◆ Extracted text ◆
..............................

Culver's Root is a native erect perennial, an easy to spot plant, it grows up to seven feet in height, with round, green to dark green, smooth or slightly hairy stems, sometimes branching near the top.
Leaves are in whorls of 3 to 7 with the whorls widely spaced on the stem. They are dark green, oblong to ovate with fine teeth on the margins and taper to a short stalk. The veins are prominent with a mid-rib and curving lateral veins; the top side is usually hairless, the underside is much paler in color and can have fine hair especially on the ribs.
The inflorescence is a dense spike atop the stem. All but the most immature plants will have several smaller flower spikes rising from the stem below the central spike, which is the first to develop.
The flowers are small, 4-parted, about 1/4 to 1/3 inch long, tubular shaped with a white corolla whose lips spread slightly. The lips are much shorter than the corolla tube, with the upper lip having one lobe and the lower lip with 3 lobes. From the tube protrude two stamens that have white filaments and deep yellow to brown anthers. Also protruding is a single white style. The calyx is green, short with pointed lobes (sepals).
Seed: Pollination is mostly by long and short tongued bees. Fertile flowers produce a seed capsule that is longer than the calyx. The small, dry, brown, ellipsoid shaped seeds are not easily detached from the capsule as it does not split open very far at the top, and thus end up on the ground still inside the capsule.
Toxicity: The root is toxic - see notes at bottom of page.
Habitat: Culver's Root tolerates most soils, but grows best in sandy or loamy soil, moist to dry, with full sun to partial shade. It grows from a taproot and small slender rhizomes which are nearly cylindrical and dark brown on the outside of older ones (hence the name "Black root"). The rhizomes allow it to spread vegetatively and divisions of these is the best way to propagate the plant. The plant will usually be found in clumps. The flower stems are good for cutting. Besides the native white color, there are several cultivars available in the nursery trade that have other colored flowers. The plant can make an excellent back border specimen in the home garden. A single stem plant can by the third year provide a clump of 8 to 12 stems. The species is subject to a root borer pest - notes below.
Names: The scientific name is derived as follows: "Veronicastrum" is derived from two words - 'Veronica' - the name for the Speedwell plants which were supposedly named for St. Veronica, and 'astrum', meaning 'an incomplete resemblance' - hence a plant that resembles somewhat the Speedwells; the species "virginicum" - means 'of Virginia' - where the plant was originally collected. It was formerly classified by Thomas Nuttall as Leptandra virginica and prior to that it was placed by Linnaeus (the 'L' in the scientific name) in the genus Veronica, where in Eloise Butler's time it was known as Veronica virginica. Veronica is not the same as Veronicastrum. The current author name for the plant classification, ‘Farw.’ is for Oliver Atkins Farwell (1867-1944) American Botanist. Botanists have recently moved this genus and the Veronicas into the plant family Plantaginaceae, removing it from Figwort (Scrophulariaceae). The common name refers to a Dr. Culver, an 18th Century American physician, who promoted the use of the plant. (See lore below.)

..............................

◆ Extracted records ◆
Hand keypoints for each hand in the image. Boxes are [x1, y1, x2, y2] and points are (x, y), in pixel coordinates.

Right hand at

..............................

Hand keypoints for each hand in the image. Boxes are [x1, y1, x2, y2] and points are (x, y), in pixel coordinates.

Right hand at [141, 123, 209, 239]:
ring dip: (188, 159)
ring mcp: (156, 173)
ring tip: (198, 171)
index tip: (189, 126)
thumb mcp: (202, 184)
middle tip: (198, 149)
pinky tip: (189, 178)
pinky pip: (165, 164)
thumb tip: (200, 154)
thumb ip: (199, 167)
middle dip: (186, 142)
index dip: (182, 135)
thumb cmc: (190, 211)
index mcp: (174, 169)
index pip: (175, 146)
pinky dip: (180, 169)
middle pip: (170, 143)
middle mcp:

..............................

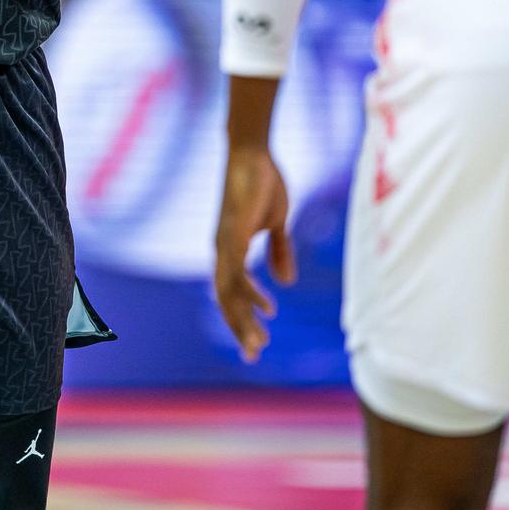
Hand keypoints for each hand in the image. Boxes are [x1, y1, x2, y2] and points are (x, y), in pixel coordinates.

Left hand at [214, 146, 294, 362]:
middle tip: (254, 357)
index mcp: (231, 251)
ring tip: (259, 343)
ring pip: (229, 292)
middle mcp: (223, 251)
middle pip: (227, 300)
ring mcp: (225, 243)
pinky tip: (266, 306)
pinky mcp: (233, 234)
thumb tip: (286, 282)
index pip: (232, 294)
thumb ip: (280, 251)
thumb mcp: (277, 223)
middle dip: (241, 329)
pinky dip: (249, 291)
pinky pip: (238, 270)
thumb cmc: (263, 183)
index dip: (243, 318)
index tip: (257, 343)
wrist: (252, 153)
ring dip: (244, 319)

..............................

◆ Tasks to complete ◆
1. Copy word for word everything in the passage on Culver's Root from "The flowers are" down to "pointed lobes (sepals).".
2. Pick up the passage on Culver's Root after its last sentence and keep writing it.
The entries are separate material and have nothing to do with the passage on Culver's Root.

◆ Solved problems ◆
1.
The flowers are small, 4-parted, about 1/4 to 1/3 inch long, tubular shaped with a white corolla whose lips spread slightly. The lips are much shorter than the corolla tube, with the upper lip having one lobe and the lower lip with 3 lobes. From the tube protrude two stamens that have white filaments and deep yellow to brown anthers. Also protruding is a single white style. The calyx is green, short with pointed lobes (sepals).

2.
Above: First blooms will appear in early July, with main display in late July and continuing into August.
Below: Flowers are about 1/4 to 1/3 inch long, tubular shaped with a white corolla whose lips spread slightly. The lips are much shorter than the corolla tube, with the upper lip having one lobe and the lower lip with 3 lobes. Stamens and style protude.
Below: 1st photo - A typical leaf whorl, this one with 5 leaves. Note the fine hair on the stem which some plants may have. 2nd photo - A single leaf - note the defined vein pattern with a prominent central rib and the fine teeth on the margins.
Below: 1st photo - The underside of the leaf is paler in color and can have fine hair, especially on the ribs. 2nd photo - Root of a young plant. The rhizomes are long and slender, turning dark with age.
Below: The mature seed capsules only open a little at the tip and the brown ellipsoid seeds do not shake out easily. Each capsule contains numerous seeds.
Notes: This plant is indigenous to the Garden area. Eloise Butler catalogued it on Sept. 6, 1907. She obtained additional plants in 1911. Cary George noted planting it in 1995. It is native throughout Minnesota except in counties that are west central, north central and Cook. It is widely found in the eastern half of North America, east of a line running from Manitoba to Texas. It is on a "threatened" list in several New England States. This is the only species of Veronicastrum found in Minnesota.
Toxicity: The fresh root is a violent cathartic (a purgative) and is dangerous to use as it may produce bloody stool and possibly abortion. The dried root is much milder and is the accepted procedure.
Culver's Root Borer: The moth Papaipema sciata is an infrequent pest of the plant, laying its eggs on or near the plant in late fall. The larvae from the eggs bore into the lower stem the following year and enter the root causing the plant to wilt and die. Details about this pest are found in this 2004 paper from the University of Michigan.
Lore and Medicinal Uses: A decoction of the root from the plant was known to early medical practitioners as a powerful laxative and emetic (produces vomiting). For this purpose the root was boiled in milk or steeped in hot water. The Seneca Indians induced vomiting by drinking a tea made from the dried root. Densmore (Ref. #5) reports the Chippewa used it as a blood cleanser. The Chippewa name is wi'sûgidji'bĭ, which means "bitter root". (Older reports such as Densmore use the older scientific name "Leptandra virginica".) A decoction was made from the roots. It has attributed to it the ability to increase the flow of bile from the liver, (see below) therefore herbalists often employed dried root in treatment for liver disorders and chronic indigestion. It’s first recorded use in North America was in 1716 when Cotton Mather sought a remedy for his daughter’s tuberculosis and asked for the plant. This was a pretty violent drug to use for a lung ailment and she died soon thereafter.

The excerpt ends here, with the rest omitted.